With steady improvement in the reliability and performance of communication devices, routing instabilities now contribute to many of the remaining service degradations and interruptions in modern networks. This has led to a renewed interest in centralized routing systems that, compared to distributed routing, can provide greater control over routing decisions and better visibility of the results. One benefit of centralized control is the opportunity to readily eliminate transient routing loops, which arise frequently after network changes because of inconsistent routing states across devices. Translating this conceptual simplicity into a solution with tolerable message complexity is non-trivial. Addressing this issue is the focus of this paper. We identify when and why avoiding transient loops might require a significant number of messages in a centralized routing system, and demonstrate that this is the case under many common failure scenarios. We also establish that minimizing the number of required messages is NP-hard, and propose a greedy heuristic that we show to perform well under many conditions. The paper’s results can facilitate the deployment and evaluation of centralized architectures by leveraging their strengths without incurring unacceptable overhead.
Distributed routing is hard. There are too many problems with it. Not to solve them is a “revolutionary clean slate” (henceforth, all quotes are from the reviewers’ comments). For example, let routing be no longer distributed, but again centralized -- 4D, for example. Routers no longer route, they just forward. A separate, centralized routing systems computes all the routes, translates them into FIBs, and uploads the latter to forwarders, reborn routers. Unfortunately, many problems remain, they just grow some “wrinkles”. One of such problems, characteristic of any routing, “centralized or not”, is transient loops and associated communication complexity, i.e., the number of control messages per network topology change. This paper deals with the “wrinkles” of this problem in the centralized settings.
Specifically, the problem formulation is as follows. For each destination, the forwarding paths in a steady state form a directed acyclic graph (DAG) containing all the forwarding elements (FEs) in the network. After a topology change, such DAG transforms into a new DAG. If the union of the old and new DAGs has cycles, then there exists at least one FE update ordering that would produce transient routing loops for the corresponding destination.
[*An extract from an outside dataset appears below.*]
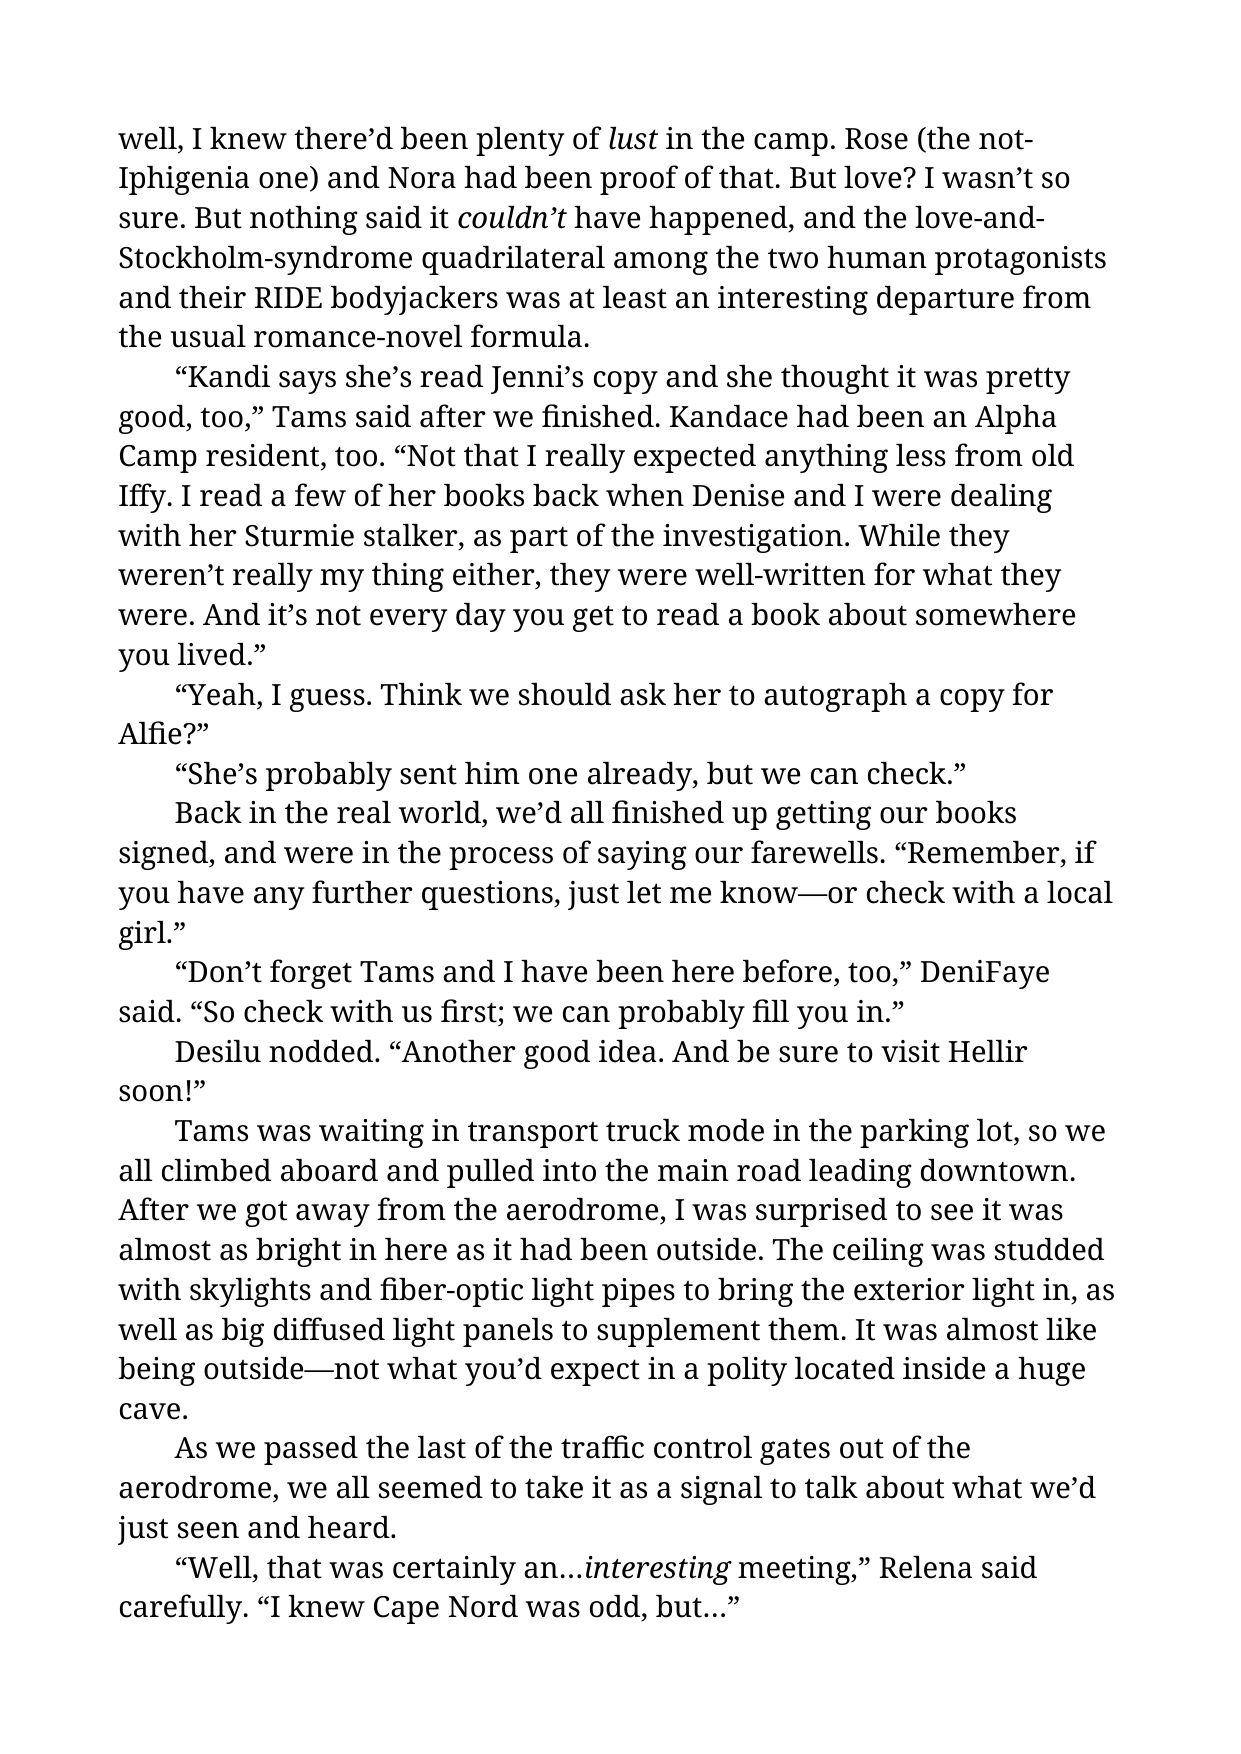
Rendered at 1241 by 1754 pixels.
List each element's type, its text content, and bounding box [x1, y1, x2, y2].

text Back in the real world, we’d all finished up getting our books signed, and were in the process of saying our farewells. “Remember, if you have any further questions, just let me know—or check with a local girl.” [118, 793, 1122, 952]
text “Well, that was certainly an…interesting meeting,” Relena said carefully. “I knew Cape Nord was odd, but…” [118, 1547, 1122, 1626]
text As we passed the last of the traffic control gates out of the aerodrome, we all seemed to take it as a signal to talk about what we’d just seen and heard. [118, 1428, 1122, 1547]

Consider now the union, across all destinations, of the cycle parts present in the new DAGs. If this union has no its own cycles, which is the case, for example, for all single link or node failures, then the topological sorting of this union clearly yields an FE ordering that can be used to update each FE only once, for all destinations, and without forming any transient loops. However, if this union has cycles, then such ordering does not exist, and the task is to split all destinations into a minimum number of update groups, such that all FEs are updated once per group. The authors propose a simple greedy heuristic for this NP-hard problem.
All the four reviewers liked the paper. All four, however, believe that convergence time is an evaluation metric, which is more important, at least from the practical standpoint, than message complexity that the authors focus on. One reviewer finds the greedy approach too simplistic for this NP-hard problem: “Better heuristics are likely possible, but evaluation does not tell how far the algorithm is from the optimal solution” in cases when it can be found, e.g., for single link or node failures. The authors only “provide information about the reduction in the number of messages” compared to the naive approach, in which each FE is updated once per destination. Another reviewer expresses perhaps the most fundamental concern with the problem formulation itself. Why do “all FEs have to update their FIBs the same number of times as the number of destination groups”? Different FEs may have to be updated different numbers of times, thus reducing the overhead compared to the authors’ approach. In other words, “the approach in the paper is not a real message minimization approach. The restriction imposed by destination grouping is unnecessary.” (See “Loop-Free Updates of Forwarding Tables” by J. Fu, et al.).
In summary, the paper deals with one of the fundamental problems in routing, the minimization of convergence costs, this time in the centralized settings, and under the no-transient-loops constraint. The paper makes it clear that these costs cannot scale better than linearly with the network size, and proposes a simple, easy-to-implement heuristic to minimize them in cases when this scaling is worse than linear.